[Records shown Boundary: Start]

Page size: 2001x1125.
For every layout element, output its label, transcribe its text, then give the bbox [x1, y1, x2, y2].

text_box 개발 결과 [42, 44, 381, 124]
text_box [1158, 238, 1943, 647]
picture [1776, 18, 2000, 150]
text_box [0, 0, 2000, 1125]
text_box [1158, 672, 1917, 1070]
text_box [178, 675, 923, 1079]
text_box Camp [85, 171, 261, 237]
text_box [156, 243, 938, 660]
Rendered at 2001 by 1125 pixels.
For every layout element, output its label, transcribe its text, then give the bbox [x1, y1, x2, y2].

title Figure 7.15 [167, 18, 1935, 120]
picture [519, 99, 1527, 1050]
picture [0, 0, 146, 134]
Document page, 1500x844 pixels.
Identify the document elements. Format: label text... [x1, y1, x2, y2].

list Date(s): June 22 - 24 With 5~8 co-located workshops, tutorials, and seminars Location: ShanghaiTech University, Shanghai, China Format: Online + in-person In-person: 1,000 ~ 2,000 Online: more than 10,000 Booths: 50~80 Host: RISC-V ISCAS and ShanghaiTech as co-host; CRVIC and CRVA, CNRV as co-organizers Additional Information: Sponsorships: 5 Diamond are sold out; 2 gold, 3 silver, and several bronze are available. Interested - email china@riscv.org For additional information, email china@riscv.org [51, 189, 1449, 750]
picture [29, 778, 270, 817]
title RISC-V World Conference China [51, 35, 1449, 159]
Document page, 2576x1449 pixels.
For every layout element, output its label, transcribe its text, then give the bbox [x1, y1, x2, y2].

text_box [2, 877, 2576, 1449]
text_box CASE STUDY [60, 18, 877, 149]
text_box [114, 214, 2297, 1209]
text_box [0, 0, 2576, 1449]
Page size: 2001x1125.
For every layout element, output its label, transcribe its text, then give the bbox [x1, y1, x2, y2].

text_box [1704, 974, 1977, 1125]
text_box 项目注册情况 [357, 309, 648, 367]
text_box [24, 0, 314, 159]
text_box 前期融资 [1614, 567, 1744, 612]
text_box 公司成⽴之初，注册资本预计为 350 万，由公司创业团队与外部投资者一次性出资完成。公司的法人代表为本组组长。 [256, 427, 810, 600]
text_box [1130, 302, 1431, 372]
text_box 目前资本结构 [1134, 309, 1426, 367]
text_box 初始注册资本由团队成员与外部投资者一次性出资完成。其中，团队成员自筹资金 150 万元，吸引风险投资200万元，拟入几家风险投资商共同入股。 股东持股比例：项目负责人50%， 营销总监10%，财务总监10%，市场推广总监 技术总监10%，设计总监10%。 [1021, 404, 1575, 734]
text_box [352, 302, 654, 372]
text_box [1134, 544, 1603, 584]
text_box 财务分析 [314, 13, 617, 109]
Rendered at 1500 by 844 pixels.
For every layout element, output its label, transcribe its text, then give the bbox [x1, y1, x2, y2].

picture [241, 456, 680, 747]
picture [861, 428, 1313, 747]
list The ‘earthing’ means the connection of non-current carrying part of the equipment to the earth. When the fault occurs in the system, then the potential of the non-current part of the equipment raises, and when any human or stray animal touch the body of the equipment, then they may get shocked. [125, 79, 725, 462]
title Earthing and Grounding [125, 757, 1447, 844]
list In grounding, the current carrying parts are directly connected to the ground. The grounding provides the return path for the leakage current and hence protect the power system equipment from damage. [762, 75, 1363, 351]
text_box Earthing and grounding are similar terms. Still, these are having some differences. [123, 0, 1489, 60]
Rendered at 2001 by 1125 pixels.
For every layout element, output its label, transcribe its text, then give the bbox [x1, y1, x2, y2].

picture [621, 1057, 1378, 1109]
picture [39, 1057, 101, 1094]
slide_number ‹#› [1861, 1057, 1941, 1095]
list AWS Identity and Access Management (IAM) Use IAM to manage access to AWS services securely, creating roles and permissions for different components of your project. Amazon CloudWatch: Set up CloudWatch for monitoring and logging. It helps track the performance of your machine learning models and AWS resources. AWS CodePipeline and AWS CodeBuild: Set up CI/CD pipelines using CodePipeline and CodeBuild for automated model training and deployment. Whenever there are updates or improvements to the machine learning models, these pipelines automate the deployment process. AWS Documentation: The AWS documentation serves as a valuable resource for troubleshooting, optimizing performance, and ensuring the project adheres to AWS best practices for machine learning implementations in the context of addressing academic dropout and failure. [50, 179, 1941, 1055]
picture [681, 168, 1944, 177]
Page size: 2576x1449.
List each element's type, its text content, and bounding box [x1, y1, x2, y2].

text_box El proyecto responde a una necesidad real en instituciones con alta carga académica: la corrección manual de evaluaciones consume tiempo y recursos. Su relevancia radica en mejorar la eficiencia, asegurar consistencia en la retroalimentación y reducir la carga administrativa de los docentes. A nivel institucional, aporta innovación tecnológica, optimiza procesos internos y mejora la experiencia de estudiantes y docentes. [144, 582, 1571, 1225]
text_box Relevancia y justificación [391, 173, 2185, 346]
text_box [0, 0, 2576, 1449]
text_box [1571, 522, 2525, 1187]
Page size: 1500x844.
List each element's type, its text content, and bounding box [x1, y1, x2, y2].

[Records shown Boundary: End]

** Task directions **
Above are the records; restate each one exactly.

** Expected output **
Page size: 2001x1125.
For every layout element, output its label, transcribe its text, then give the bbox [x1, y1, x2, y2].

text_box 개발 결과 [42, 44, 381, 124]
text_box [1158, 238, 1943, 647]
picture [1776, 18, 2000, 150]
text_box [0, 0, 2000, 1125]
text_box [1158, 672, 1917, 1070]
text_box [178, 675, 923, 1079]
text_box Camp [85, 171, 261, 237]
text_box [156, 243, 938, 660]
Rendered at 2001 by 1125 pixels.
For every layout element, output its label, transcribe its text, then give the bbox [x1, y1, x2, y2].

title Figure 7.15 [167, 18, 1935, 120]
picture [519, 99, 1527, 1050]
picture [0, 0, 146, 134]
Document page, 1500x844 pixels.
Identify the document elements. Format: label text... [x1, y1, x2, y2].

list Date(s): June 22 - 24 With 5~8 co-located workshops, tutorials, and seminars Location: ShanghaiTech University, Shanghai, China Format: Online + in-person In-person: 1,000 ~ 2,000 Online: more than 10,000 Booths: 50~80 Host: RISC-V ISCAS and ShanghaiTech as co-host; CRVIC and CRVA, CNRV as co-organizers Additional Information: Sponsorships: 5 Diamond are sold out; 2 gold, 3 silver, and several bronze are available. Interested - email china@riscv.org For additional information, email china@riscv.org [51, 189, 1449, 750]
picture [29, 778, 270, 817]
title RISC-V World Conference China [51, 35, 1449, 159]
Document page, 2576x1449 pixels.
For every layout element, output its label, transcribe its text, then give the bbox [x1, y1, x2, y2].

text_box [2, 877, 2576, 1449]
text_box CASE STUDY [60, 18, 877, 149]
text_box [114, 214, 2297, 1209]
text_box [0, 0, 2576, 1449]
Page size: 2001x1125.
For every layout element, output its label, transcribe its text, then give the bbox [x1, y1, x2, y2].

text_box [1704, 974, 1977, 1125]
text_box 项目注册情况 [357, 309, 648, 367]
text_box [24, 0, 314, 159]
text_box 前期融资 [1614, 567, 1744, 612]
text_box 公司成⽴之初，注册资本预计为 350 万，由公司创业团队与外部投资者一次性出资完成。公司的法人代表为本组组长。 [256, 427, 810, 600]
text_box [1130, 302, 1431, 372]
text_box 目前资本结构 [1134, 309, 1426, 367]
text_box 初始注册资本由团队成员与外部投资者一次性出资完成。其中，团队成员自筹资金 150 万元，吸引风险投资200万元，拟入几家风险投资商共同入股。 股东持股比例：项目负责人50%， 营销总监10%，财务总监10%，市场推广总监 技术总监10%，设计总监10%。 [1021, 404, 1575, 734]
text_box [352, 302, 654, 372]
text_box [1134, 544, 1603, 584]
text_box 财务分析 [314, 13, 617, 109]
Rendered at 1500 by 844 pixels.
For every layout element, output its label, transcribe its text, then give the bbox [x1, y1, x2, y2].

picture [241, 456, 680, 747]
picture [861, 428, 1313, 747]
list The ‘earthing’ means the connection of non-current carrying part of the equipment to the earth. When the fault occurs in the system, then the potential of the non-current part of the equipment raises, and when any human or stray animal touch the body of the equipment, then they may get shocked. [125, 79, 725, 462]
title Earthing and Grounding [125, 757, 1447, 844]
list In grounding, the current carrying parts are directly connected to the ground. The grounding provides the return path for the leakage current and hence protect the power system equipment from damage. [762, 75, 1363, 351]
text_box Earthing and grounding are similar terms. Still, these are having some differences. [123, 0, 1489, 60]
Rendered at 2001 by 1125 pixels.
For every layout element, output its label, transcribe its text, then give the bbox [x1, y1, x2, y2].

picture [621, 1057, 1378, 1109]
picture [39, 1057, 101, 1094]
slide_number ‹#› [1861, 1057, 1941, 1095]
list AWS Identity and Access Management (IAM) Use IAM to manage access to AWS services securely, creating roles and permissions for different components of your project. Amazon CloudWatch: Set up CloudWatch for monitoring and logging. It helps track the performance of your machine learning models and AWS resources. AWS CodePipeline and AWS CodeBuild: Set up CI/CD pipelines using CodePipeline and CodeBuild for automated model training and deployment. Whenever there are updates or improvements to the machine learning models, these pipelines automate the deployment process. AWS Documentation: The AWS documentation serves as a valuable resource for troubleshooting, optimizing performance, and ensuring the project adheres to AWS best practices for machine learning implementations in the context of addressing academic dropout and failure. [50, 179, 1941, 1055]
picture [681, 168, 1944, 177]
Page size: 2576x1449.
List each element's type, its text content, and bounding box [x1, y1, x2, y2].

text_box El proyecto responde a una necesidad real en instituciones con alta carga académica: la corrección manual de evaluaciones consume tiempo y recursos. Su relevancia radica en mejorar la eficiencia, asegurar consistencia en la retroalimentación y reducir la carga administrativa de los docentes. A nivel institucional, aporta innovación tecnológica, optimiza procesos internos y mejora la experiencia de estudiantes y docentes. [144, 582, 1571, 1225]
text_box Relevancia y justificación [391, 173, 2185, 346]
text_box [0, 0, 2576, 1449]
text_box [1571, 522, 2525, 1187]
Page size: 1500x844.
List each element's type, its text content, and bounding box [x1, y1, x2, y2].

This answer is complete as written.